All lines with the word "decimal" must be pulled from the entries below.

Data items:
<<<<

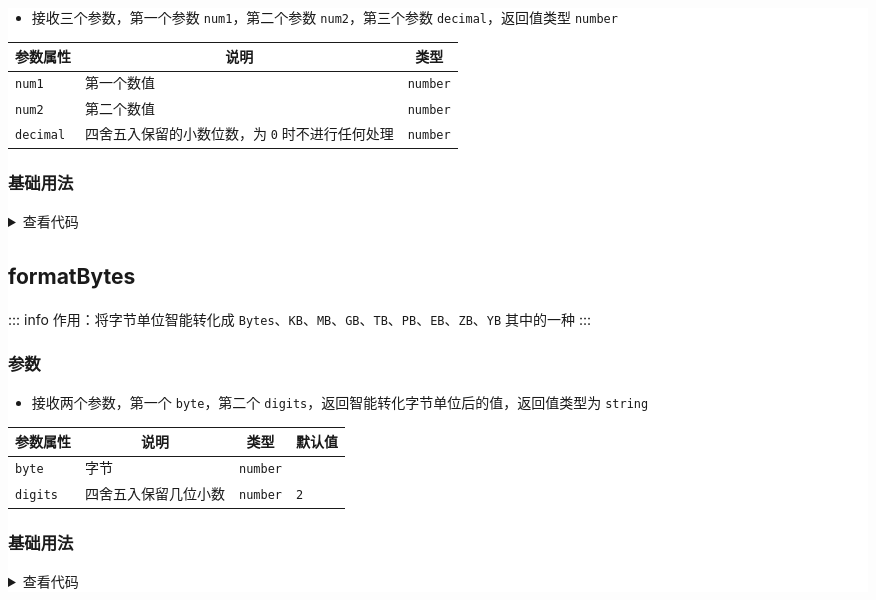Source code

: - 接收三个参数，第一个参数 `num1`，第二个参数 `num2`，第三个参数 `decimal`，返回值类型 `number`

| **参数属性** | **说明**                                        | **类型** |
| ------------ | ----------------------------------------------- | -------- |
| `num1`       | 第一个数值                                      | `number` |
| `num2`       | 第二个数值                                      | `number` |
| `decimal`    | 四舍五入保留的小数位数，为 `0` 时不进行任何处理 | `number` |

### 基础用法

<ClientOnly>
  <divisionOperation />
</ClientOnly>
<details><summary>查看代码</summary></details>

## formatBytes

::: info 作用：将字节单位智能转化成 `Bytes`、`KB`、`MB`、`GB`、`TB`、`PB`、`EB`、`ZB`、`YB` 其中的一种
:::



### 参数

- 接收两个参数，第一个 `byte`，第二个 `digits`，返回智能转化字节单位后的值，返回值类型为 `string`

| **参数属性** | **说明**             | **类型** | **默认值** |
| ------------ | -------------------- | -------- | ---------- |
| `byte`       | 字节                 | `number` |            |
| `digits`     | 四舍五入保留几位小数 | `number` | `2`        |

### 基础用法

<ClientOnly>
  <formatBytes />
</ClientOnly>
<details><summary>查看代码</summary></details>
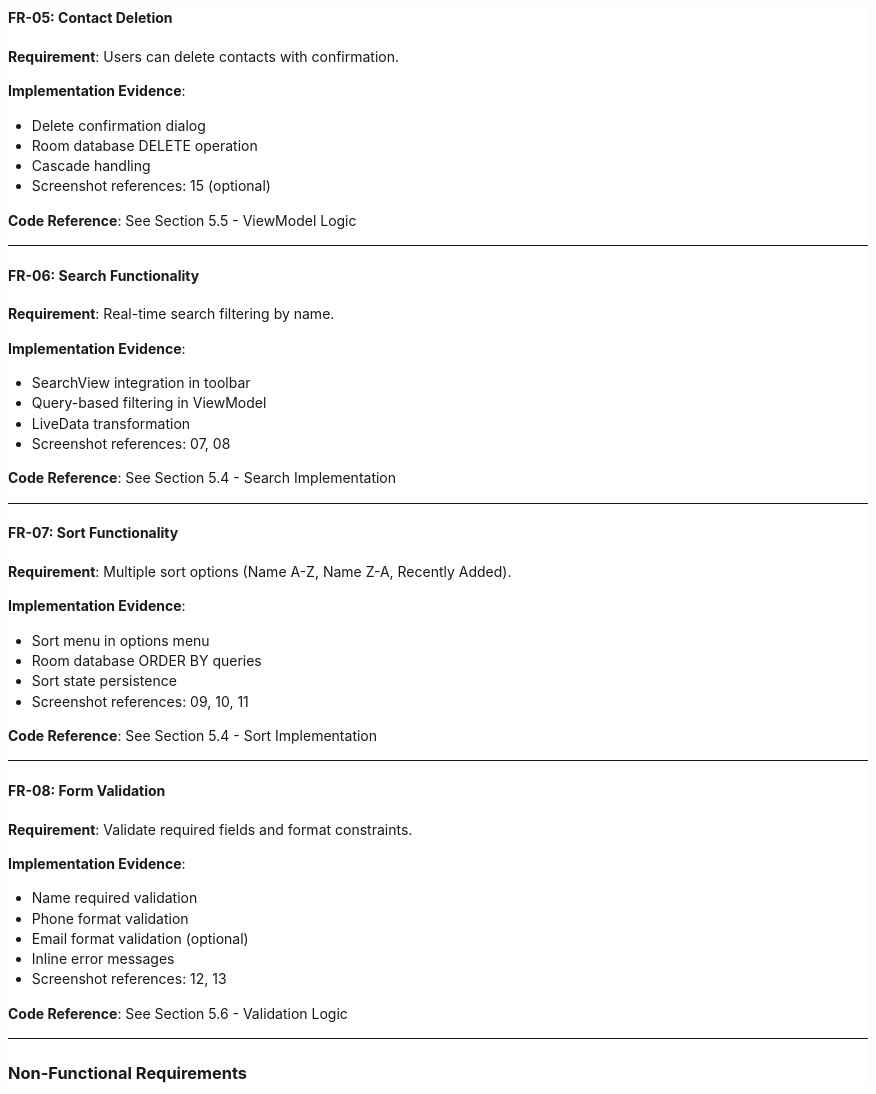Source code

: 
#### FR-05: Contact Deletion
**Requirement**: Users can delete contacts with confirmation.

**Implementation Evidence**:
- Delete confirmation dialog
- Room database DELETE operation
- Cascade handling
- Screenshot references: 15 (optional)

**Code Reference**: See Section 5.5 - ViewModel Logic

---

#### FR-06: Search Functionality
**Requirement**: Real-time search filtering by name.

**Implementation Evidence**:
- SearchView integration in toolbar
- Query-based filtering in ViewModel
- LiveData transformation
- Screenshot references: 07, 08

**Code Reference**: See Section 5.4 - Search Implementation

---

#### FR-07: Sort Functionality
**Requirement**: Multiple sort options (Name A-Z, Name Z-A, Recently Added).

**Implementation Evidence**:
- Sort menu in options menu
- Room database ORDER BY queries
- Sort state persistence
- Screenshot references: 09, 10, 11

**Code Reference**: See Section 5.4 - Sort Implementation

---

#### FR-08: Form Validation
**Requirement**: Validate required fields and format constraints.

**Implementation Evidence**:
- Name required validation
- Phone format validation
- Email format validation (optional)
- Inline error messages
- Screenshot references: 12, 13

**Code Reference**: See Section 5.6 - Validation Logic

---

### Non-Functional Requirements
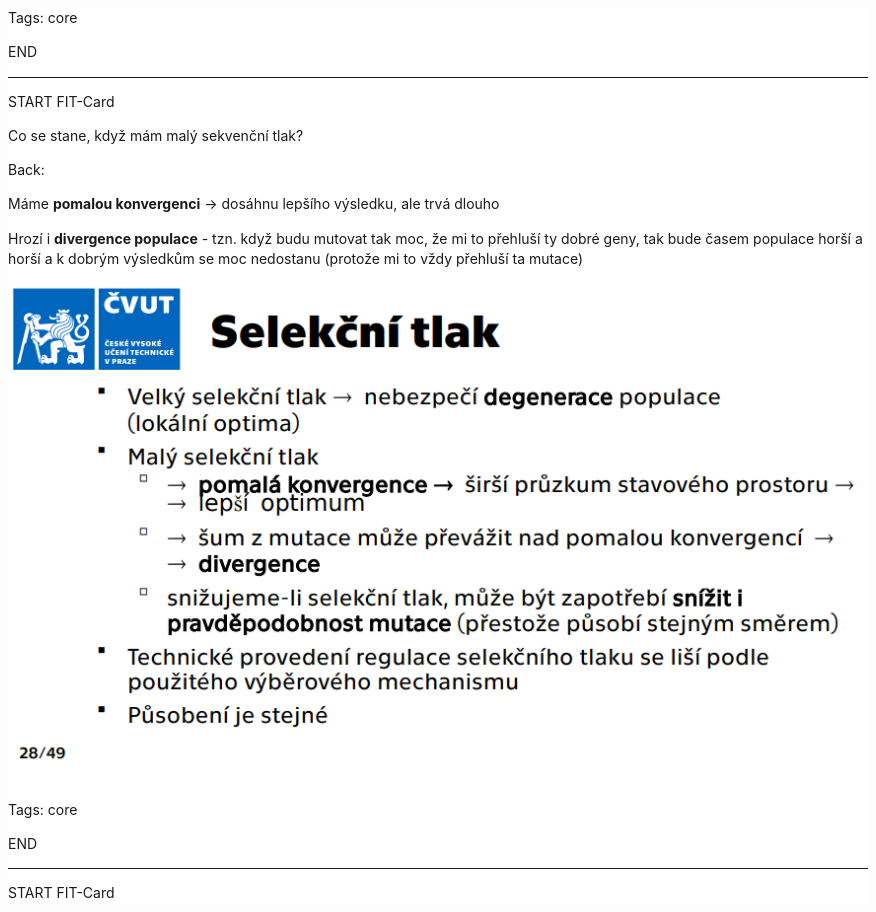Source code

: 
Tags: core

END

---


START
FIT-Card

Co se stane, když mám malý sekvenční tlak?

Back:

Máme **pomalou konvergenci** -> dosáhnu lepšího výsledku, ale trvá dlouho

Hrozí i **divergence populace** - tzn. když budu mutovat tak moc, že mi to přehluší ty dobré geny, tak bude časem populace horší a horší a k dobrým výsledkům se moc nedostanu (protože mi to vždy přehluší ta mutace)


![](../../../Assets/Pasted%20image%2020241127155259.png)


Tags: core

END

---


START
FIT-Card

>>>>

__Answer__
: - 接收三个参数，第一个参数 `num1`，第二个参数 `num2`，第三个参数 `decimal`，返回值类型 `number`
| `decimal`    | 四舍五入保留的小数位数，为 `0` 时不进行任何处理 | `number` |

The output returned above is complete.